A Framework of Bayesian Joint Inversion Using Multiple Surface Wave Dispersion Data and Receiver Functions for Shallow Subsurface Structures

The application of multiple surface wave dispersion (SWD) data is emerging as an essential factor for inferring the subsurface shear wave velocity (Vs) structure. Well-defined subsurface profiles covering shallow (surface) to deep (>1km) structure are important due to the necessity for investigation of the reference rock condition to improve the accuracy of seismic hazard assessment in terms of site-specific parameters (e.g., Vs30, bedrock depth, and site-classification). We incorporated high-frequency surface wave phase velocities derived from multichannel analysis of surface wave (5-20 Hz) and frequency-wavenumber analysis (2-5 Hz), lower frequency group velocities from ambient noise cross-correlations (<1 Hz), and jointly high-frequency teleseismic receiver functions (RF) (Gaussian alpha=5.0). Since SWD and RF are particularly sensitive to absolute Vs and impedance contrast, respectively, the joint inversion can be highly effective. For the inversion scheme, we adopt a transdimensional and hierarchical Bayesian joint inversion, which automatically controls the balance between the dimension of model (i.e., the number of layers) and the level of fitting to data, and it provides a statistically rigorous ensemble of model solutions as a multi-dimensional posterior probability distribution (PPD).
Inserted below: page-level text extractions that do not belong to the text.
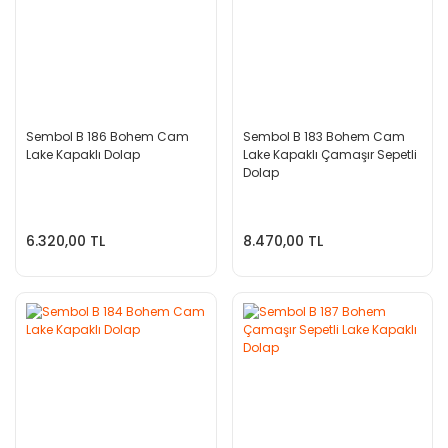
Sembol B 186 Bohem Cam
Sembol B 183 Bohem Cam
Lake Kapaklı Dolap
Lake Kapaklı Çamaşır Sepetli
Dolap
6.320,00 TL
8.470,00 TL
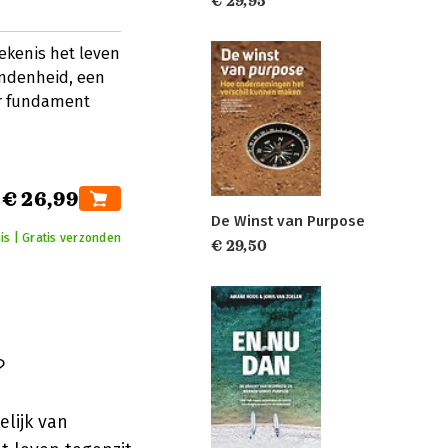
€ 29,95
ekenis het leven
bondenheid, een
er fundament
€ 26,99
De Winst van Purpose
is | Gratis verzonden
€ 29,50
?
elijk van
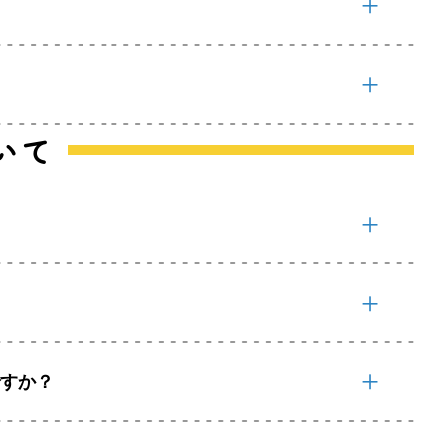
いて
ですか？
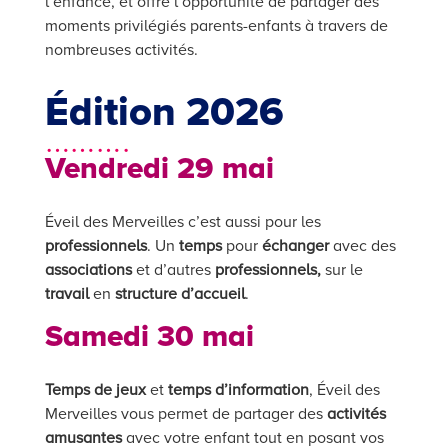
l’enfance, et offre l’opportunité de partager des
moments privilégiés parents-enfants à travers de
nombreuses activités.
Édition 2026
……….
Vendredi 29 mai
Éveil des Merveilles c’est aussi pour les
professionnels
. Un
temps
pour
échanger
avec des
associations
et d’autres
professionnels,
sur le
travail
en
structure d’accueil
.
Samedi 30 mai
Temps de jeux
et
temps d’information
, Éveil des
Merveilles
vous permet de partager des
activités
amusantes
avec votre enfant tout en posant vos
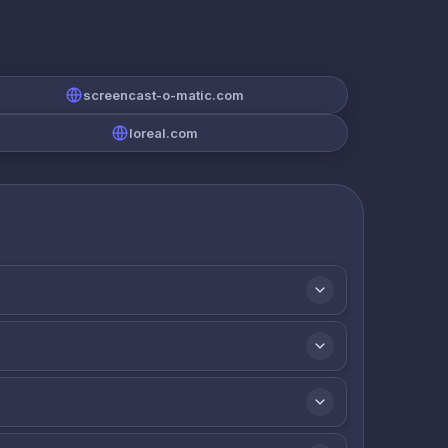
screencast-o-matic.com
loreal.com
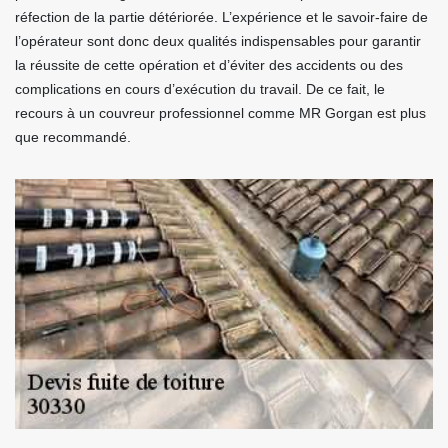
réfection de la partie détériorée. L’expérience et le savoir-faire de
l’opérateur sont donc deux qualités indispensables pour garantir
la réussite de cette opération et d’éviter des accidents ou des
complications en cours d’exécution du travail. De ce fait, le
recours à un couvreur professionnel comme MR Gorgan est plus
que recommandé.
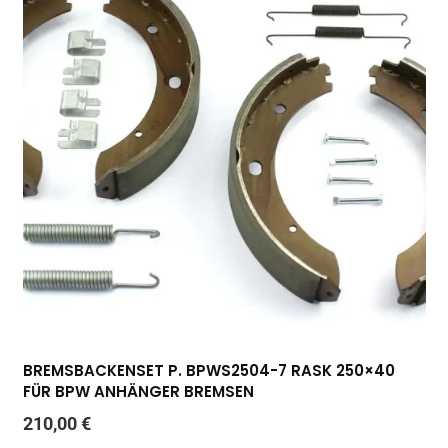
BREMSBACKENSET P. BPWS2504-7 RASK 250×40
FÜR BPW ANHÄNGER BREMSEN
210,00
€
We verified this methodology using multiple SWD data from a field experiment and RF data from a local accelerograph station (KG.HKU) in the southern Korean Peninsula. The resulting model was probabilistically selected and interpreted based on PPD that is often overlooked in linear inversions due to the selection of an optimum (e.g., mean or best-fitting) model. The obtained model represented a well-constrained subsurface structure with accurate Vs and interface contrast depth over a large depth range (from surface to ~1km) with realistic uncertainties. Based on the result, we confirmed the framework of Bayesian joint inversion using multiple SWDs and RF data is reliable to be applied to entire accelerograph networks in South Korea to provide accurate subsurface Vs structure models and corresponding uncertainties encompassing site parameters and reference rock conditions.